More than 1,000 jobs were lost and thousands more felt the impact indirectly. Already a challenged local economy due to Saldanha’s arid nature, only a small number of people live there and employment is sparse.

But underneath the water in the nearby bay, is a lifeline for these communities in the form of an unlikely hero: the mussel.

The humble molluscs have the potential to go some way to mitigate the impact of the closure of the mill. But crucially, there is a desire to take a sustainable route to provide not only income but significant additional benefits since it can also support an array of ecosystem services, such as clean water and a safe habitat for young fish.

The mussel’s new-found status is being driven by a combination of market forces, a CEO with an eye for expansion and a shared vision with the Marine Stewardship Council. Collectively, they have set what was largely a small local subsistence business onto a path towards sustainability and global sales so that mussels can be harvested for generations to come.

### Task instructions
Pick up the piece on Saldanha's mussels where it stops and keep writing it.

### Extracted material
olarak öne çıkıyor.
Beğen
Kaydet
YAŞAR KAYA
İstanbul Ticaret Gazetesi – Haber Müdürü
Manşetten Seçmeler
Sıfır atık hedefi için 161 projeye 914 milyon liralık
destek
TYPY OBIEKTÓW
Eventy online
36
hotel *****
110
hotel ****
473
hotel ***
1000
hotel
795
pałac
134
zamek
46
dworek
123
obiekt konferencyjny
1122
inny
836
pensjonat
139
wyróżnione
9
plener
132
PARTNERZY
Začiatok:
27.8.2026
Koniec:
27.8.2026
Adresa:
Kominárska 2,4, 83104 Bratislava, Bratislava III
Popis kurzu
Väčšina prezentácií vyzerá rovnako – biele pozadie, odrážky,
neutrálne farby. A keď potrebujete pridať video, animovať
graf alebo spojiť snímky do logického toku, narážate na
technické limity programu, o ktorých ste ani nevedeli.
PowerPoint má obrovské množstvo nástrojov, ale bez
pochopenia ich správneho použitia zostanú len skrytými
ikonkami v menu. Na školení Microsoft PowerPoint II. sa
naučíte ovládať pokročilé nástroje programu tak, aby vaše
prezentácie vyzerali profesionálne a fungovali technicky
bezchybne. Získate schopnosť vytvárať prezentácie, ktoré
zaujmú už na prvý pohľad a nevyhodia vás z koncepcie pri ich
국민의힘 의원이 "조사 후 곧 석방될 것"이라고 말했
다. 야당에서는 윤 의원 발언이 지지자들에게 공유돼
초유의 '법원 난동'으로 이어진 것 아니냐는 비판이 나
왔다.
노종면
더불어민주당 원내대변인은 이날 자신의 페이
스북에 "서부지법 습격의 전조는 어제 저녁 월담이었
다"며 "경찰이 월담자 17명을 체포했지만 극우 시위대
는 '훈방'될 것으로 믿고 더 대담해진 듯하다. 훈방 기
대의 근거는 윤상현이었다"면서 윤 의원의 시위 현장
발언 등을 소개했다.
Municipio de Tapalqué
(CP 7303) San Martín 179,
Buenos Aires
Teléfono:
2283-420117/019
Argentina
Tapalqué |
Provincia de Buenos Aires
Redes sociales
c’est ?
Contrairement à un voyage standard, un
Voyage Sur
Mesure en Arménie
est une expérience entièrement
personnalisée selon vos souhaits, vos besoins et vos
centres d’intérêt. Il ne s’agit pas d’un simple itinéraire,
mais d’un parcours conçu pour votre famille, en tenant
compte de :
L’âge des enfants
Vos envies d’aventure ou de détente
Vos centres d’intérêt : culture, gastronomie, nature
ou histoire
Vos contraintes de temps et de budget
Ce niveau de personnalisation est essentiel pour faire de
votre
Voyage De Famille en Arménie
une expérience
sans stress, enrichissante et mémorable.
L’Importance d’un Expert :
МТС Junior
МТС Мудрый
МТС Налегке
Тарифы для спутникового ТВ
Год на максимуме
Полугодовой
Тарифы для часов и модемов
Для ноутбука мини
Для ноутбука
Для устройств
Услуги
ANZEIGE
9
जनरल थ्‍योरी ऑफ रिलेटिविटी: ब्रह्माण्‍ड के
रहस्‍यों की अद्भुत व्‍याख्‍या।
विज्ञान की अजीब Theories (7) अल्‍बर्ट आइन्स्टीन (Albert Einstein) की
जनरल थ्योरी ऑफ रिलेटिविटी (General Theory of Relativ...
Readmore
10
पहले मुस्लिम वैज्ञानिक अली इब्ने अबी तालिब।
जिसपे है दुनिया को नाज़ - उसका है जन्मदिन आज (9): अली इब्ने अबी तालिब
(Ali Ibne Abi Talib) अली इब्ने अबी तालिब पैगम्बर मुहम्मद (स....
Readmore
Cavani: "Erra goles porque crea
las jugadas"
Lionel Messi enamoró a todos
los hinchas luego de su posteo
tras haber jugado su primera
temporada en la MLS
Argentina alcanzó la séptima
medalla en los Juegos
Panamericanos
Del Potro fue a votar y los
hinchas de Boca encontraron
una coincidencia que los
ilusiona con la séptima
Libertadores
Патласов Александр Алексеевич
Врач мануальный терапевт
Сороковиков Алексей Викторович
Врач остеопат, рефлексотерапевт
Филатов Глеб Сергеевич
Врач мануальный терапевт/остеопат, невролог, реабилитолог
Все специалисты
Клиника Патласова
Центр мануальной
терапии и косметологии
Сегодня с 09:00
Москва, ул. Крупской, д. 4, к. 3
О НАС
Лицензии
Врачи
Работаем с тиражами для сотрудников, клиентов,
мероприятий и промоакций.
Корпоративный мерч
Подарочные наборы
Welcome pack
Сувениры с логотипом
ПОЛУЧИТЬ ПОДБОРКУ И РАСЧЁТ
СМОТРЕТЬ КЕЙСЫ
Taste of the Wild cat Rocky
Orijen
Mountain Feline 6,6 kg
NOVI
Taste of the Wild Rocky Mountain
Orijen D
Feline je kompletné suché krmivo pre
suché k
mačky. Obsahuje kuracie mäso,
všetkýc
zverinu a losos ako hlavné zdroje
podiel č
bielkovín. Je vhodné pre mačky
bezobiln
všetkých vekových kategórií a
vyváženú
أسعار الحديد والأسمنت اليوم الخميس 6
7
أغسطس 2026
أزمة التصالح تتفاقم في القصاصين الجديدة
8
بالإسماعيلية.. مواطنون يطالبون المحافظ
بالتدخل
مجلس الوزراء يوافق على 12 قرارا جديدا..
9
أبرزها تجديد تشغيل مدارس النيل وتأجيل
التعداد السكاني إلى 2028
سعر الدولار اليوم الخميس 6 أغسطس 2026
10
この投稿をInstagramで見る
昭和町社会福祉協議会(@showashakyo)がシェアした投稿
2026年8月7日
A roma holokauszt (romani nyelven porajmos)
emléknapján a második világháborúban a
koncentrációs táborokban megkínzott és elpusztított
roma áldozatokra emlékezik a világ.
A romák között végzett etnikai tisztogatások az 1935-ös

### The answer
An unlikely marine hero

South Africa’s coast is rugged and exposed, but Saldanha Bay is one of the few that is naturally sheltered. The prevailing winds and upwellings provide nutrient rich water which pour an abundance of food for local marine life into the bay – perfect for growing mussels.

The mussel spat or larvae of the indigenous black mussel (Chloromytilus meridionalis) and the previously introduced Mediterranean mussel (Mytilus galloprovincialis) now naturally occur in the bay environment. The larvae typically settle on rocks but local harvesters take advantage of the nutrient rich conditions here by placing ropes into the water to provide surfaces for the mussels to grow. The ropes are suspended from a longline system or rafts out in the bay for many months, before being reeled in and harvested.

Though a small number of operators produce mussels for the domestic market, a new Chief Executive has a bigger vision. Atlantic Royal is one of two larger operators in the region alongside Blue Ocean Mussels who also employ a substantial workforce.

“The closure of the Saldanha Steel mill has left the local economy in dire straits” explains Benjamin Ward, Chief Executive of Atlantic Royal. “So, every job that can be created sustainably is worth a lot.”

Through transforming his own business to become more sustainable and productive, he believes it will allow mussel fishing to be scaled to a level which would help to alleviate some of the unemployment pressures the community faces.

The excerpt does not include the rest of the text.